:: Prompt 1 ::
In the data processing workshop page, on what date and at what venue was the workshop held?
:: Prompt 2 ::
Write the next part of the data processing workshop page, continuing after its final note.

:: Reading passage ::
==============================

# HKBU Library 2019 Workshop @ HKBU 
## Ep. 1 A flashtalk on data processing 

- **Date & Venue**: 10 April 2019, 4/F HKBU Library 

- **Facilitator**: Dr. Xinzhi Zhang (JOUR, Hong Kong Baptist University, [MSc in AI & Digital Media](http://comd.hkbu.edu.hk/masters/en/aidm))
 - xzzhang2@gmail.com || http://drxinzhizhang.com/ || https://github.com/xzzhang2 || @xin_zhi_zhang || https://scholar.google.com.hk/citations?user=iOFeIDIAAAAJ&hl=en 

- **Workshop Outcomes**
 1. Installing Python
 2. --> **Data processing** <--
 3. Importing and knowing your data 
 0. [Pandas](https://pandas.pydata.org/), [Matplotlib](https://matplotlib.org/), and [Seaborn](https://seaborn.pydata.org/)
 1. Getting the attributes of the your data
 2. Case selection 
 3. Basic statistics 
 4. Pivot table 
 4. Data exploration: exploring the data by visualization 
 1. Univariate (unidimensional) and bivariate (two-way) data visualization
 2. Multivariate (multidimensional) problem-driven data visualization and data-driven exploration


- Notes: The codes in this notebook are modified from various sources, including the [official tutorial](http://pandas.pydata.org/pandas-docs/version/0.15/10min.html), [tutorial 01](https://realpython.com/python-data-cleaning-numpy-pandas/), and [this one](https://computational-communication.com/python-data-cleaning/). All codes and data files demonstrated here are for educational purposes only and released under the MIT licence.

==============================

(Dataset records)
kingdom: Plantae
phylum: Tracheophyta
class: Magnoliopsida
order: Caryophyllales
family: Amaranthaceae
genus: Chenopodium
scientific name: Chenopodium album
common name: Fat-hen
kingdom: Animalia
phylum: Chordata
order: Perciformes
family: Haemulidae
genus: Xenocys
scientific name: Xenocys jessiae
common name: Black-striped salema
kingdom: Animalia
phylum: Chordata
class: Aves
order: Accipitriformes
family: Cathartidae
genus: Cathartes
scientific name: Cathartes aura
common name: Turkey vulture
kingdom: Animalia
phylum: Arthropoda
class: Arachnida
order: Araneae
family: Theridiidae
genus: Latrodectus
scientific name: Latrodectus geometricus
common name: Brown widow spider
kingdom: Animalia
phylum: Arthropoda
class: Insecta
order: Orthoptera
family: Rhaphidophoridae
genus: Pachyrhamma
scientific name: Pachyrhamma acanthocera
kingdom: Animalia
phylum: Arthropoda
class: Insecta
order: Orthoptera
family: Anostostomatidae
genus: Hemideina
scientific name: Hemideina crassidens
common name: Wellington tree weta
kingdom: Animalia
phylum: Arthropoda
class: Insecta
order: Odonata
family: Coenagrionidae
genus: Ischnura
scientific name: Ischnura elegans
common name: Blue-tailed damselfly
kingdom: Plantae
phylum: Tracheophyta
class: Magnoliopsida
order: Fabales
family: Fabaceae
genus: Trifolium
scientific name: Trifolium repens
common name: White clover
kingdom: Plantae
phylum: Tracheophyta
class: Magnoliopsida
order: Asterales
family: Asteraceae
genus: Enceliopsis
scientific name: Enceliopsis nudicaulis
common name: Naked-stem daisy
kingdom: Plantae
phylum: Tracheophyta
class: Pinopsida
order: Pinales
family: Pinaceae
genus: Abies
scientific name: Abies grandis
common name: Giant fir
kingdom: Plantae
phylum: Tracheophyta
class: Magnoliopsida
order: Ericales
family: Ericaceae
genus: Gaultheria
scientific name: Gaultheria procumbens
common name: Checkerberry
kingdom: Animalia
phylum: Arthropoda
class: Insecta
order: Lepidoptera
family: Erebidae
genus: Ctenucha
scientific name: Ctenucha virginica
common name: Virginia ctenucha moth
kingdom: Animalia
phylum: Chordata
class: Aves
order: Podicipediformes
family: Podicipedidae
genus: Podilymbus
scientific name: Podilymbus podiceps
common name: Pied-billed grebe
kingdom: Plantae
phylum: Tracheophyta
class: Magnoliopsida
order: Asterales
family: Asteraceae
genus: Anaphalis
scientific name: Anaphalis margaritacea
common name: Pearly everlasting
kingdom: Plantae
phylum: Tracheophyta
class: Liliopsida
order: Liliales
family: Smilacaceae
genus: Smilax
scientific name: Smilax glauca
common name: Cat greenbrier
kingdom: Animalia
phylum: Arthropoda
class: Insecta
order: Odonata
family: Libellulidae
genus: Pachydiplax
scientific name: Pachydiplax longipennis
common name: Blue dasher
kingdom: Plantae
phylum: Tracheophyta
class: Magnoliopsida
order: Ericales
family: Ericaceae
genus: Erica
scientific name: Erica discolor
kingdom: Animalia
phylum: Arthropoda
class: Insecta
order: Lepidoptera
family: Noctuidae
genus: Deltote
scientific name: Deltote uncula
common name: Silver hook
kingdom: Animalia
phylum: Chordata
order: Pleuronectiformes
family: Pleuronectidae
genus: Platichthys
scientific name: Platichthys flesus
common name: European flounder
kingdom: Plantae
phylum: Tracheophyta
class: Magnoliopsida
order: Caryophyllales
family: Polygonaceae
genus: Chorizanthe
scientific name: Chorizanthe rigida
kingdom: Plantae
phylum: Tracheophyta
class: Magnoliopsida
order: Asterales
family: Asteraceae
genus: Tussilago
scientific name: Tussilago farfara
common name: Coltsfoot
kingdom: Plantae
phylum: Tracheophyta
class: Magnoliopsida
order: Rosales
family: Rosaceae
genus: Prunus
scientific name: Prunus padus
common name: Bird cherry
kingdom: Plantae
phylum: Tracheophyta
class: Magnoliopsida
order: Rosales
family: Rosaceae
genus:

==============================

:: Task answer 1 ::
It was held on 10 April 2019 at 4/F HKBU Library.

:: Task answer 2 ::
## Importing the raw data 

in this notebook, we will cover some commonly used data cleaning steps. 

In [None]:
import pandas as pd 

In [None]:
# the raw csv data file is from here: https://github.com/realpython/python-data-cleaning/tree/master/Datasets 

df = pd.read_csv('data/BL-Flickr-Images-Book_2.csv')
df.head()

In [None]:
df.shape 
# (the number of cases/observations, the number of variables)

In [None]:
df.info()

In [None]:
df.columns

In [None]:
# can drop some useless columns (variables)
to_drop = ['Edition Statement',
 'Corporate Author',
 'Corporate Contributors',
 'Former owner',
 'Engraver',
 'Contributors',
 'Issuance type',
 'Shelfmarks']


In [None]:
df.drop(to_drop, inplace=True, axis=1) # axis=0 along the rows (namely, index in pandas), and axis=1 along the columns.
# do the same thing: df.drop(columns=to_drop, inplace=True) 

In [None]:
df.columns # now you can see that the columns are dropped 

In [None]:
df.head()

In [None]:
# whether the records are unique 
df['Identifier'].is_unique

In [None]:
# set a new index 
df = df.set_index('Identifier')

In [None]:
df.head()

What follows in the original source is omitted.